Federal prosecutors in Maryland have charged a former government lawyer with criminal conflict of interest and another crime for not disclosing he had an outside law practice and representing a company seeking a government contract.
Jeffrey Ross Williams, a Potomac resident, faces a maximum of 10 years in prison and a $500,000 fine if convicted on both counts, according to the U.S. Attorney’s office.
Williams touted his “high-visibility federal government experience” and “insiders’ knowledge…of Executive Branch decision making,” on his law firm’s website while working for the government, according to information filed by prosecutors in U.S. District Court in Greenbelt.
Williams was admitted to the District of Columbia Bar in 1988 and was in-house counsel for the Consumer Products Safety Commission between September 2005 and March 2008. He founded The Williams Law Group PLLC in Washington in 2003.
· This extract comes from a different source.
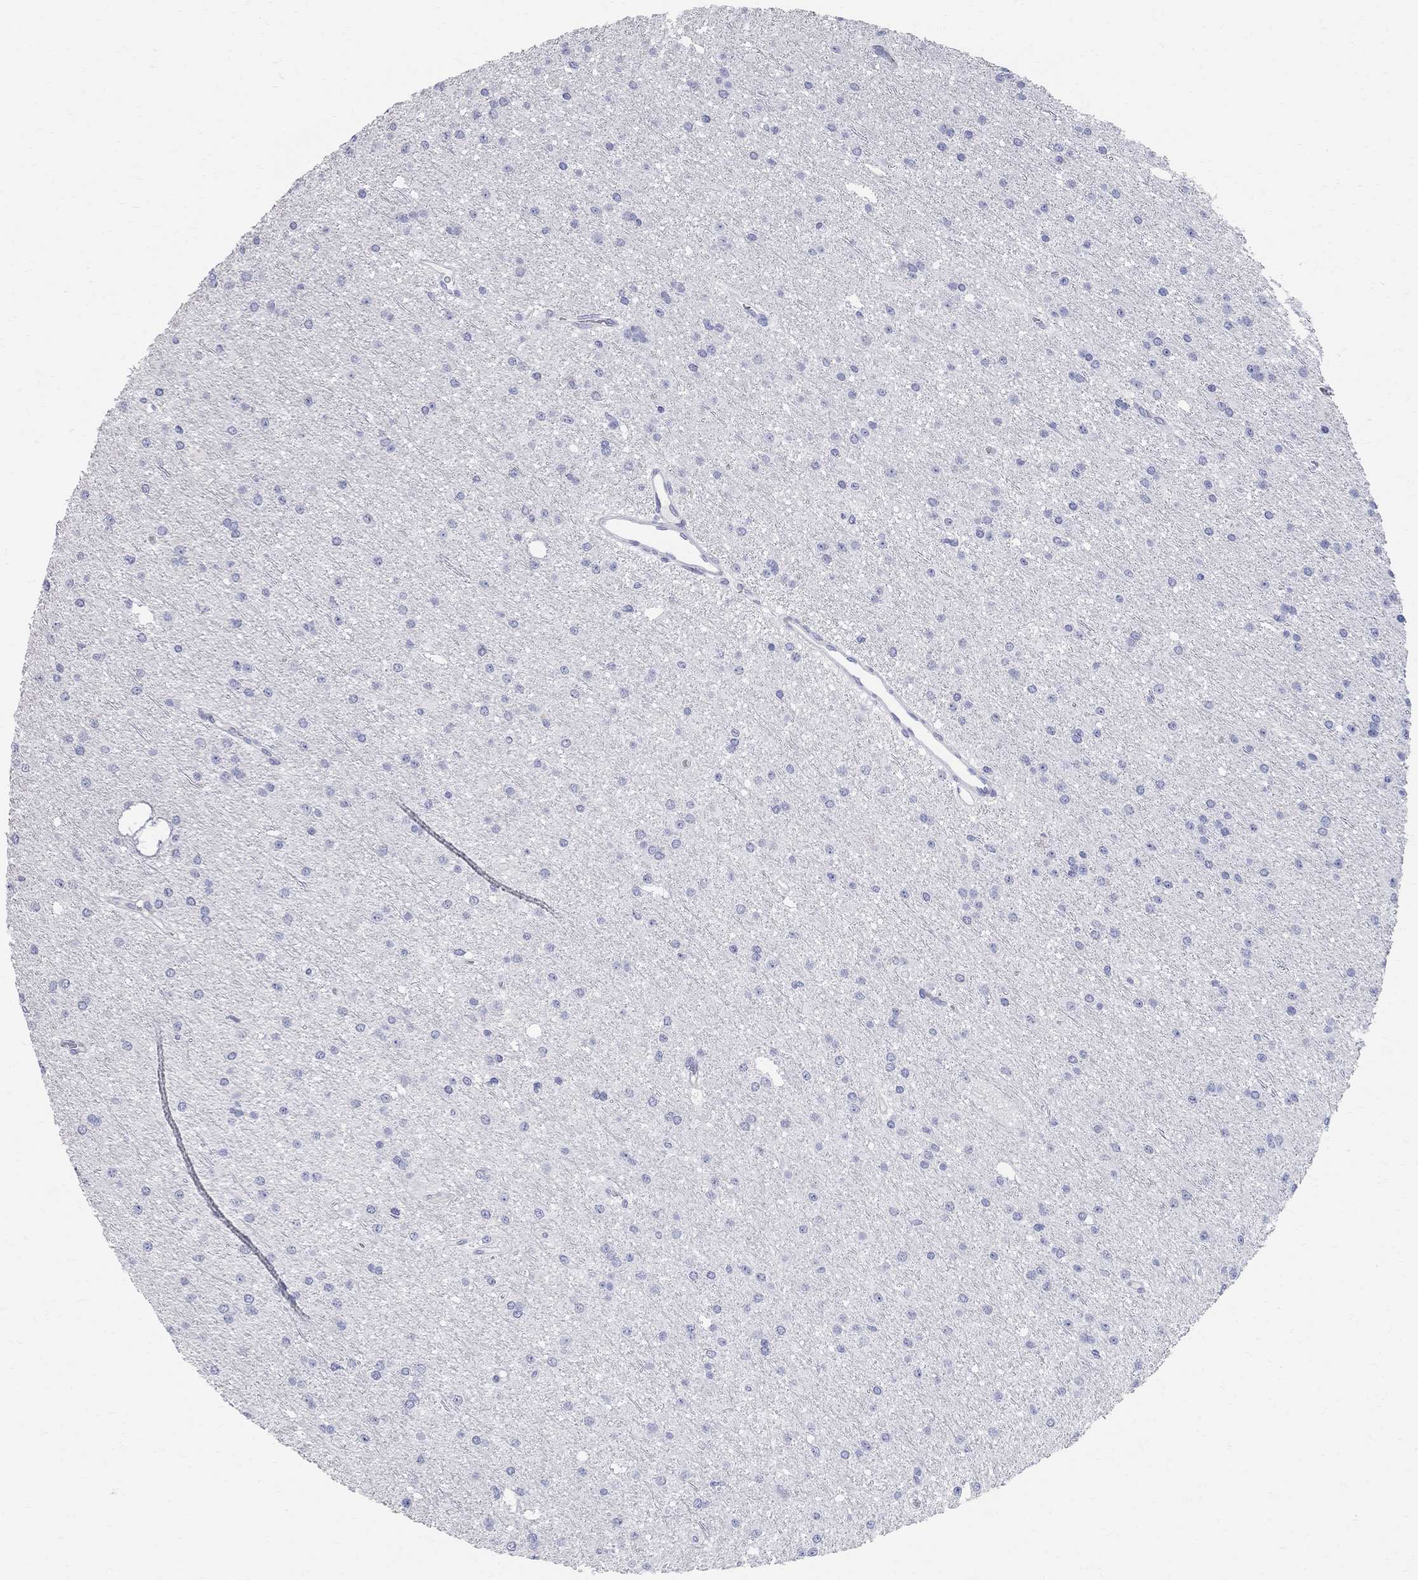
{"staining": {"intensity": "negative", "quantity": "none", "location": "none"}, "tissue": "glioma", "cell_type": "Tumor cells", "image_type": "cancer", "snomed": [{"axis": "morphology", "description": "Glioma, malignant, Low grade"}, {"axis": "topography", "description": "Brain"}], "caption": "Immunohistochemical staining of human glioma reveals no significant positivity in tumor cells.", "gene": "AOX1", "patient": {"sex": "male", "age": 27}}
Executive-branch officials must report any outside positions and sources of income. Williams did not report income from his firm on the financial disclosure reports he filed for 2005 and 2006, according to prosecutors.
“The fact that Williams maintained a law practice outside of the CPSC was important to ethics officials, because the practice involved federal government agencies and was therefore prohibited by law, among other reasons,” prosecutors wrote in court papers filed Monday.
A message left at Williams’ office on Tuesday was not returned.
In his private practice, Williams represented a foreign company, V Ltd., seeking to supply the U.S. Army with batteries for armored personnel carriers during summer 2006, according to prosecutors. Williams and company officials met with Army procurement officers, and Williams received a monthly retainer of $8,000 from the company for his work, according to prosecutors.
“Williams’ official position with CPSC did not provide for the payment of such compensation,” prosecutors wrote in court filings.
Williams served as assistant general counsel for enforcement and information and assistant general counsel for regulatory affairs with the consumer commission. In addition to the conflict of interest count, he is charged with making a false statement to a federal agency.